BİR RESİM İKİ HAYAT

Yıldızlarla bezeli, lacivert örtüsüne bürünmüştü gökyüzü. Birkaç sokak lambasının aydınlığında çıkacaktı yola.

Öncesinde kapının eşiğine bir süre önce asmış olduğu çizime takıldı gözleri. Yüreğinde gökyüzünün derinliğini hissedebilenler, yıldızların yürek atışındaki pırpırlığını görebilenler, çizimin anlamını kavrayabiliyorlardı. Neyse ki sevmediklerinin sorularına yarım ağızdı cevapları. Olmadık sorular soruyorlardı nihayetinde. Ve onlar; yüreği fesatlıklarla, hainliklerle dolmuş olanlardı.

Bahçe kapısına doğru adımını atarken gözleri buğulanmıştı. Adımları birbirini izlerken kollarını da belinde birleştirmişti. Canının sıkkın olduğu zamanlarda varacağı yere hep erkenden varırdı. Yine öyle olmuş, yolculuk yapacağı otobüsün hareket saatinden 1 saat evvel terminale varmıştı. Çok kalabalık sayılmazdı terminal. Boş bulduğu bir banka oturdu. Yanına oturan da olmadı. Zaten istemezdi. Çünkü kafasında dönüp duran düşünceler, yarın evladıyla konuşacaklarının karalaması niteliğindeydi.
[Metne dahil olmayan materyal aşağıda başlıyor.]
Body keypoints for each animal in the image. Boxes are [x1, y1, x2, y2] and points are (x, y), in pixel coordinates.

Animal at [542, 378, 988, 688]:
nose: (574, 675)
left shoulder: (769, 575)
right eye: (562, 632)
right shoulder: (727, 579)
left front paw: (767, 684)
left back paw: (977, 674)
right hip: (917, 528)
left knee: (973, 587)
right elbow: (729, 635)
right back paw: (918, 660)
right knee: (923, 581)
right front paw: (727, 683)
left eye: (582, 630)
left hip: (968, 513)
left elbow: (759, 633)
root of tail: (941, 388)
Geriye dönüp baktığında, bugün hapishane görüşlerine gitmenin güçlüğünü fark etti. Her geçen gün elden-ayaktan düştüğünde. Evladının her tutuklanmasında yanı başındaydı. Hiçbir zaman yalnız bırakmadı onu, soğuk duvarlar arasında. Gücü, koşulu, olanakları neyse, en son limitine kadar zorlayıp hep hissettirdi varlığını. Şimdi ise gözleri görmede zayıflamış, kulakların işitmesi azalmıştı, üstelik trafik denetimlerinin yoğunluğu, tek eliyle araba sürmesine de engel oluyordu. Zorluyordu yine de bütün aşılmaz denilenleri aşmak için. Bu da yoruyordu tabi. Ve bir de otobüs yolculuğu. 10 saat fazla kat edilen yolda olmak. Peki ya yüreğinin yorgunluğu! En çok da onun acısını hissediyordu. 40 yıldır aynı yastığa baş koyup, beraber ağlayıp, beraber güldüğü, dertleştiği hayat arkadaşını, eşini yanında götürememek yüreğini çok yoruyordu. Bazen yokluğunu düşünüyor, eksikliğini, yaşamının ne demek olduğunu, hayal bile edemiyordu.
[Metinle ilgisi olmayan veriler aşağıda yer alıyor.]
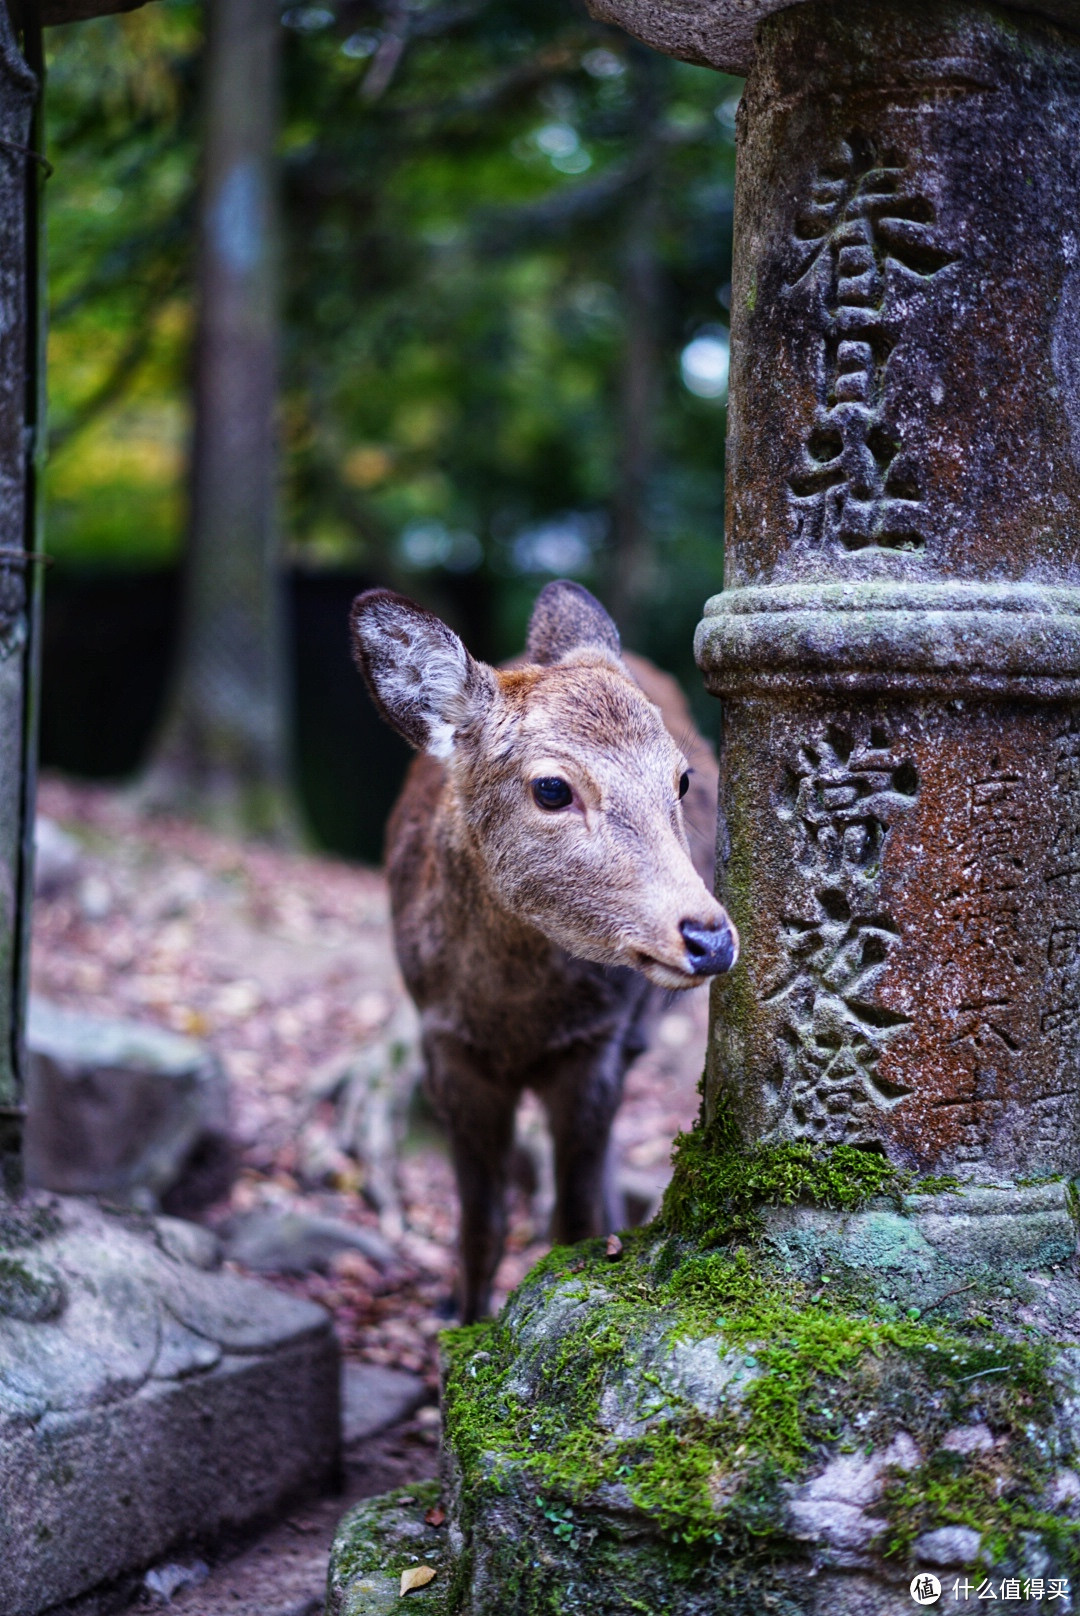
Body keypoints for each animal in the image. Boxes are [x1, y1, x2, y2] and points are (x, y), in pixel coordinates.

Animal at [350, 575, 737, 1318]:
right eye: (553, 787)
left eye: (681, 780)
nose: (709, 937)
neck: (513, 1017)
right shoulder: (445, 1044)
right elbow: (480, 1226)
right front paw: (459, 1322)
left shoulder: (593, 1045)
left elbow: (573, 1221)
Terminal hoparlörlerinden çınlayan hışırtılı sesle kendine geldi. Uygun adım ve dik omuzlarla yürüdü otobüsün kapısına doğru ve kapının basamaklarını adımlayıp, koridor kısmını da aynı dik çehresiyle geçerek vardı biletinde numarası yazan koltuğa yerleştikten sonra “Yarın da böyle yürümeliyim görüş yerinden ayrılırken” diye söylendi. Farkında değildi içinden geçirdiklerinin dudaklarının arasından süzüldüğünün. Bilet kontrolü için yanı başında biten muavinin sorusuyla fark etti durumu. “Ne oldu Amca? “Dünyanın en evrensel cümlesi imdadına yetişip “Bir şey yok” diyerek rahatlasa da biraz da utanmıştı. Pandeminin etkisi: Otobüsün boş koltuklarında keyif çatıyordu. Onun keyfi sefasının bedeli de insanların cüzdanına yansıtılmıştı. Orta halli geçimleriyle, bilet fiyatlarının afakîliğini net biçimde fark ederken, ülke nüfusunun milyonlarına karşılık düşen asgari ücretli nasıl bilet alsındı?
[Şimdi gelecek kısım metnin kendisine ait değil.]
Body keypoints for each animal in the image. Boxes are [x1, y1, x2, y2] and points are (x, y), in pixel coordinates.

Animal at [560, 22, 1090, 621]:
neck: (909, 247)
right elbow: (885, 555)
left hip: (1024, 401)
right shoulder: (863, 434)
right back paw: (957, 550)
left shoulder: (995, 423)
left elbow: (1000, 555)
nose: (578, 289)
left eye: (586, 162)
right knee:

Tekirdağ’dan İzmir’e varana dek hiç inmedi otobüsten. Mart ayında evladıyla yaptığı görüşün ardından böyle bir karar almıştı. O gün evladının dudakları arasından yüreğine düşen kor ateşle feribotla otobüsten inerek kendini esintiye bırakmış içini kavuran közleri, uçsuz bucaksızlığını gördüğü denize dökmeye başlamıştı. Denizin kokusu genzine doluyor, ciğerlerinde toplanıyordu. İçinde biriken gözyaşları, denizin kokusunun rüşveti misali sulara karışıyordu…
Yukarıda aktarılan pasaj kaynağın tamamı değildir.